Paul is on the sofa in my living room, leafing through a magazine. He gets up when I come in. ‘There he is! There’s the hero!’
I do not give him the acknowledgement even of a snort of exasperation, simply wrestle off my jacket, now soaked with rain, and throw it over a chair.
‘Igor had to leave,’ he says. ‘He had a big exterminating gig. Beetles.’
I go into the kitchen area, where cupboard doors have been flung open and the counter littered with tartine and cookie wrappers. ‘What is this?’
‘Oh, yeah, we got hungry, so we made a snack.’
‘And drank two bottles of Brouilly?’ I say, finding the empties upended in a bin.
‘Yeah, we were thirsty, also, it turned out.’
‘How did you drink two bottles of wine in twenty minutes?’
‘Well, we didn’t drink both of them, we —’
‘My rug!’
‘Yeah, see that’s most of bottle one there.’
Clenching my jaw, I slam the cupboards shut, bundle up the debris and wipe down the surfaces.
‘So I think we made some important headway there,’ he says.
‘We made some important headway in the wrong direction.’
‘Mmm,’ he says ambiguously, and then, ‘Look, I’ll be perfectly honest with you. That didn’t go 100 per cent according to plan.’
‘I know it didn’t go 100 per cent according to plan,’ I say. ‘I was very well placed to see it not going according to plan.’
‘Igor and I have been discussing it,’ he says. ‘We both feel we may have taken a slightly wrong turn with the whole virile, masterful thing.’
I stamp back into the living room, strew salt over the wine-stained rug. ‘Maybe this whole idea was a wrong turn.’
‘Don’t say that. It was just a dry run, remember? And at least she knows who you are now, right? You’ve put yourself on the map, so to speak.’

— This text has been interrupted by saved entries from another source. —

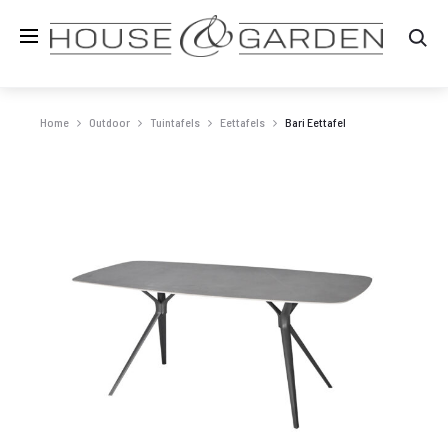
Zo
Home
Outdoor
Tuintafels
Eettafels
Bari Eettafel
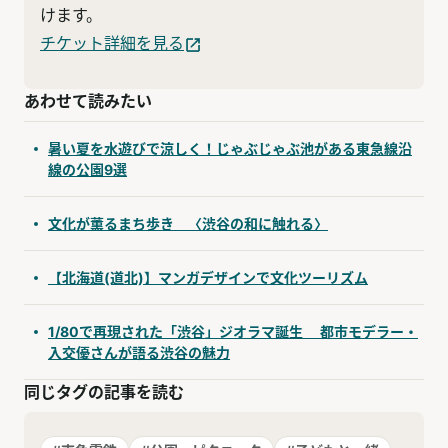
けます。
チケット詳細を見る
あわせて読みたい
暑い夏を水遊びで涼しく！じゃぶじゃぶ池がある東急線沿
線の公園9選
文化が薫るまち歩き 〈渋谷の和に触れる〉
【北海道(道北)】マンガデザインで文化ツーリズム
1/80で再現された「渋谷」ジオラマ誕生 都市モデラー・
入交優さんが語る渋谷の魅力
同じタグの記事を読む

‘I have put myself on the map as a gibbering psychopath,’ I say.
‘You’re blowing it out of proportion. Try and see it from the perspective of a novel. When do these things ever work out the first time round? There have to be a few comic mishaps, right?’

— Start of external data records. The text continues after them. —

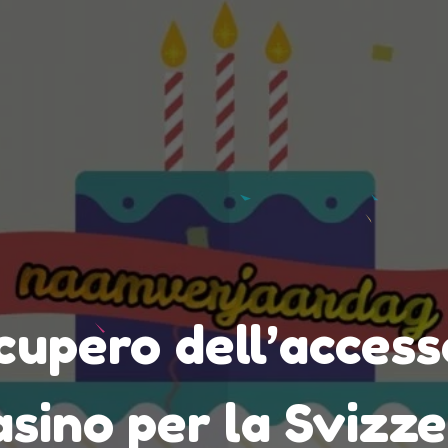
ecupero dell’acces
sino per la Svizz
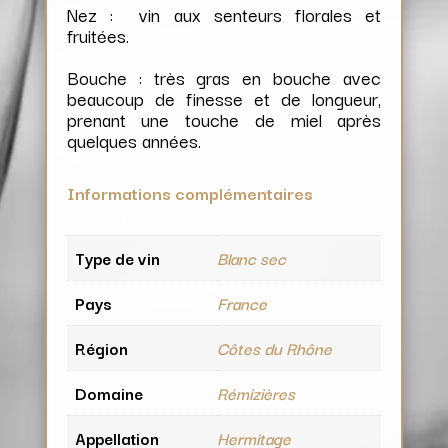
Nez : vin aux senteurs florales et
fruitées.
Bouche : très gras en bouche avec
beaucoup de finesse et de longueur,
prenant une touche de miel après
quelques années.
Informations complémentaires
Type de vin
Blanc sec
Pays
France
Région
Côtes du Rhône
Domaine
Rémizières
Appellation
Hermitage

I replace the salt in the cupboard and dust my hands.
‘And anyway, there was a positive outcome.’ Paul follows me back into the kitchen. ‘By listening to your conversation, I was able to work out something that you had in common: a shared love of modern art. That’s something we can build on.’
At the present moment I don’t want to build on anything; I am damp and hungry, and desire nothing more than to go back to the office, putting this misconceived episode behind me. But Paul, no doubt sensing a threat to his pay cheque, keeps buzzing about me. ‘Look, if you’re really feeling bad about it, we can start over.’
‘How can we start over? This is reality, not typing. We can’t just throw it in the bin.’
‘Ariadne’s not the only beautiful waitress in town. I’ve got a whole folder full of them, brunettes, blondes, redheads …’ He falls silent, realizing he has said too much.
‘You have a folder full of waitresses?’
‘Of course not. It’s a figure of speech, that’s all.’
‘A figure of speech meaning what?’
‘Nothing, forget I said it.’
Cogs begin to turn in my mind. ‘Has the folder of waitresses … has it got something to do with all this bizarre surveillance equipment?’